The survey also showed that 9.6 percent of associates do not have any type of health care coverage. "We are not satisfied that 9.6 percent of associates still do not have any type of health coverage," said Dillman. "We will continue to work hard to get a better understanding of why people decline health care coverage, and what we can do to help."
Dillman attributed some of the increased numbers to efforts the company has made in the past year to help associates understand the importance of coverage. Wal-Mart publishes enrollment magazines and uses paycheck reminders, videos, conference calls, and leadership training to educate associates about its health and benefits.
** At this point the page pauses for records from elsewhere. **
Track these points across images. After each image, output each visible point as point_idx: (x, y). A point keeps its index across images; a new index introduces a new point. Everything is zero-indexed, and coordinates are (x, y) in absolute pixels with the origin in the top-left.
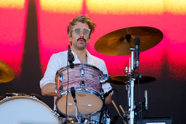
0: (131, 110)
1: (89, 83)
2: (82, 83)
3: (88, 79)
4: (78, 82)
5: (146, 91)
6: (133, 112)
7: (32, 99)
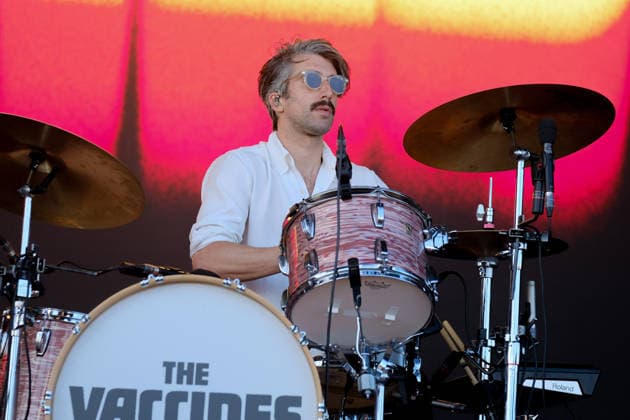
0: (513, 339)
1: (399, 249)
2: (379, 248)
3: (395, 238)
4: (366, 243)
5: (532, 283)
6: (518, 344)
7: (230, 288)
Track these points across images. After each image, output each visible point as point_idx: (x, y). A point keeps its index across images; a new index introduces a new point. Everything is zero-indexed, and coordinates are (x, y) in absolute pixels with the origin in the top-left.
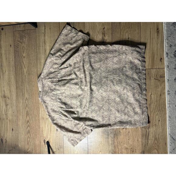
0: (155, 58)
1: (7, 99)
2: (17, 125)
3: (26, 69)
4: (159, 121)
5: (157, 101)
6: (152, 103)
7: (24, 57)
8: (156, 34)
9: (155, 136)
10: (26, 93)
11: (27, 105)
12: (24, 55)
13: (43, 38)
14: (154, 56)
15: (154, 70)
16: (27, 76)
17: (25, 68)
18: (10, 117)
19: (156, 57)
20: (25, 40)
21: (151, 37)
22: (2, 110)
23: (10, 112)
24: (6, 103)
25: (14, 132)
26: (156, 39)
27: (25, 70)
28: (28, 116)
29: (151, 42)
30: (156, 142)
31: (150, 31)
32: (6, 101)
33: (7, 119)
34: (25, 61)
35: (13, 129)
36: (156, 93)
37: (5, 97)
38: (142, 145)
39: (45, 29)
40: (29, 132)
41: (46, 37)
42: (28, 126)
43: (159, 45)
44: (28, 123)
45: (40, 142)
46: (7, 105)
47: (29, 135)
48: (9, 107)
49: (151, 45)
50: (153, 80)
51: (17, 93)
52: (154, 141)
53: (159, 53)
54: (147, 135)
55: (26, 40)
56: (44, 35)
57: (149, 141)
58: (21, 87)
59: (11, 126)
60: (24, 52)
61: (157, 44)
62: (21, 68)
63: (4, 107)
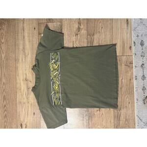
0: (125, 47)
3: (4, 54)
4: (129, 103)
7: (3, 43)
10: (3, 78)
11: (4, 89)
13: (22, 25)
15: (125, 57)
16: (5, 62)
20: (4, 26)
21: (122, 28)
26: (126, 29)
28: (5, 101)
29: (122, 32)
31: (121, 22)
34: (4, 47)
36: (126, 78)
38: (114, 125)
40: (6, 116)
44: (5, 108)
47: (6, 119)
52: (125, 122)
54: (119, 116)
57: (121, 122)
61: (127, 34)
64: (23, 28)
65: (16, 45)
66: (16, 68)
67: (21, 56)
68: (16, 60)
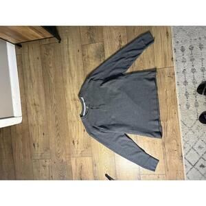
1: (37, 106)
2: (48, 129)
3: (53, 78)
5: (171, 96)
6: (168, 98)
7: (51, 67)
8: (166, 37)
9: (173, 127)
10: (54, 99)
15: (167, 69)
16: (54, 85)
19: (167, 57)
22: (33, 117)
26: (166, 41)
28: (57, 121)
29: (162, 45)
31: (161, 35)
32: (36, 109)
33: (38, 124)
35: (44, 134)
36: (170, 89)
39: (68, 41)
41: (70, 48)
44: (58, 127)
45: (70, 143)
46: (37, 112)
47: (59, 137)
52: (172, 132)
54: (166, 127)
56: (68, 46)
57: (168, 132)
58: (49, 94)
59: (42, 130)
60: (50, 63)
61: (168, 46)
64: (68, 51)
67: (68, 78)
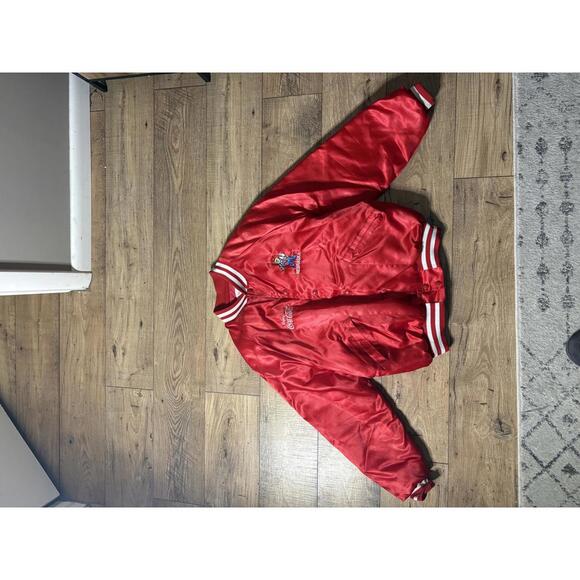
0: (490, 152)
1: (132, 251)
2: (153, 313)
3: (180, 179)
4: (494, 304)
5: (489, 256)
6: (478, 260)
7: (176, 152)
8: (493, 95)
9: (484, 341)
10: (176, 236)
11: (177, 264)
12: (176, 147)
13: (222, 106)
14: (487, 148)
15: (487, 181)
16: (180, 197)
17: (177, 177)
18: (136, 294)
19: (491, 148)
20: (179, 110)
21: (482, 102)
22: (119, 278)
23: (136, 283)
24: (128, 261)
25: (144, 329)
26: (493, 105)
27: (177, 182)
28: (179, 293)
29: (481, 113)
30: (484, 355)
31: (480, 87)
32: (128, 256)
33: (129, 298)
34: (178, 162)
35: (141, 324)
36: (489, 237)
37: (126, 245)
38: (451, 362)
39: (228, 84)
40: (179, 330)
41: (231, 104)
42: (179, 316)
43: (499, 119)
44: (179, 309)
45: (206, 355)
46: (130, 265)
47: (179, 337)
48: (134, 269)
49: (481, 120)
50: (482, 205)
51: (155, 237)
52: (480, 354)
53: (498, 140)
54: (464, 339)
55: (182, 111)
56: (226, 98)
57: (468, 354)
58: (166, 221)
59: (137, 314)
60: (176, 139)
61: (495, 118)
62: (169, 177)
63: (124, 270)
64: (226, 113)
65: (207, 154)
66: (207, 212)
68: (207, 193)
This year, the company increased its use of Web-based resources, personal scenario builders, and a health savings account calculator.
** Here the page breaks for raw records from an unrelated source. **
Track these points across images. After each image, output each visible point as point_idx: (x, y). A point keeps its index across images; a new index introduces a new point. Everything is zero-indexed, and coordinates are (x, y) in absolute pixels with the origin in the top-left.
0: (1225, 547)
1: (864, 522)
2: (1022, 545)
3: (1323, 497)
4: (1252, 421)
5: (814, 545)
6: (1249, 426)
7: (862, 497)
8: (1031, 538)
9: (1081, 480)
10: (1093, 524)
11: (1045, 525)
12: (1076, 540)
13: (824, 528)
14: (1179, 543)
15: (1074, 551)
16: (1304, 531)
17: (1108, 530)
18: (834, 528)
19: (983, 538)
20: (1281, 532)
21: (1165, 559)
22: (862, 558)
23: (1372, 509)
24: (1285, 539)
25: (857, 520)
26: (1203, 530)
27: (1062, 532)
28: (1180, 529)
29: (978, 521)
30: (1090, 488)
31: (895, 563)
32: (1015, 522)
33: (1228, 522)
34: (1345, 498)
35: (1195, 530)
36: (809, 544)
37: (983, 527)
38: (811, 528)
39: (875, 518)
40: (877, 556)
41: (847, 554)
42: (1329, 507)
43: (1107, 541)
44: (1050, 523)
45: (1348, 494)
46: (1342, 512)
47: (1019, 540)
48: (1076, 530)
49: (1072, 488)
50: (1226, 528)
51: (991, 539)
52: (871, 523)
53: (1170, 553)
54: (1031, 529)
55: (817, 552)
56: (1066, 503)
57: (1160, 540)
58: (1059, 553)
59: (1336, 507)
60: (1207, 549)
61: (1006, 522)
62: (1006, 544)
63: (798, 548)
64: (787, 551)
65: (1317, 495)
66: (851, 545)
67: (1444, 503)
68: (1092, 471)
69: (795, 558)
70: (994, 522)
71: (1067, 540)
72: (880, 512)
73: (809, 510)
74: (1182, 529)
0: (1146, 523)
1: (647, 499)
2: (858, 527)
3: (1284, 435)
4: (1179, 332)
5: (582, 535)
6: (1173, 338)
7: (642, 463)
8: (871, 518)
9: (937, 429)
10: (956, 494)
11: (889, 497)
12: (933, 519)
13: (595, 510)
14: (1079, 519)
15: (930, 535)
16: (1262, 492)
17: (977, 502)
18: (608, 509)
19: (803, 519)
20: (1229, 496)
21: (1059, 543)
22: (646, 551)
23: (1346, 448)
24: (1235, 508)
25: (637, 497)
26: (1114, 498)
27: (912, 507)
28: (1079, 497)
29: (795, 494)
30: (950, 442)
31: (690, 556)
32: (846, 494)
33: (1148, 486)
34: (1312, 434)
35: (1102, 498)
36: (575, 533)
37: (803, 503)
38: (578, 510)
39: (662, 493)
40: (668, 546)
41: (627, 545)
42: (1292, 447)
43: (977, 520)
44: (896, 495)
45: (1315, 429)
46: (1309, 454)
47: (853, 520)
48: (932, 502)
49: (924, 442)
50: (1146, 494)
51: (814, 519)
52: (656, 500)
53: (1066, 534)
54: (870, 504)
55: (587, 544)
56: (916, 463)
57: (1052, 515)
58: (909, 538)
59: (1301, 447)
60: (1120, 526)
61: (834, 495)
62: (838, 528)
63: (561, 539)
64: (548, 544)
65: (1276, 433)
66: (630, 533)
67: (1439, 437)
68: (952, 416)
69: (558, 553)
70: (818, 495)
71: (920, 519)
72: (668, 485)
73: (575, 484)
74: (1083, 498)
In the recent open enrollment period, 1,024,894 full-time and part-time associates were eligible for health benefits, representing 76.3 percent of the work force, Wal-Mart said. The company cited a 2006 Kaiser Family Foundation survey, which found that approximately 59 percent of workers in the retail sector are eligible for benefits. The retailer said the higher percentage of eligible associates results from Wal-Mart's policy of offering benefits to both its full-time and part-time associates.
Hewitt noted that Wal-Mart's broad eligibility ranks it among the highest in its comparative set of 20 large retailers and grocers, according to Wal-Mart. Full-time Wal-Mart associates are typically eligible for coverage after six months of work, while part-time associates are eligible after 12 months.
In addition to showing that Wal-Mart's health benefits are competitive (while the average retail score is 100, the company scored 102.0), the Hewitt Benefit Index also showed that Wal-Mart scored 217.4 on retirement savings benefits and 104.8 on overall benefits, the retailer said.
Since October 2005, Wal-Mart has shortened its eligibility period, allowed part-time workers to cover children, lowered premiums, and lowered co-pays for prescription drugs.
Union-backed WakeUpWalMart.com, one of Wal-Mart's major opponents, said yesterday that the latest figures released by Wal-Mart contradict earlier statements from the retailer.
"Incredibly, Wal-Mart's own health care numbers prove that the Wal-Mart health care crisis has worsened," said Paul Blank, campaign director for WakeUpWalMart.com. "The sad truth is that despite making $11 billion in annual profit, Wal-Mart still fails to provide company health care to over half of its employees."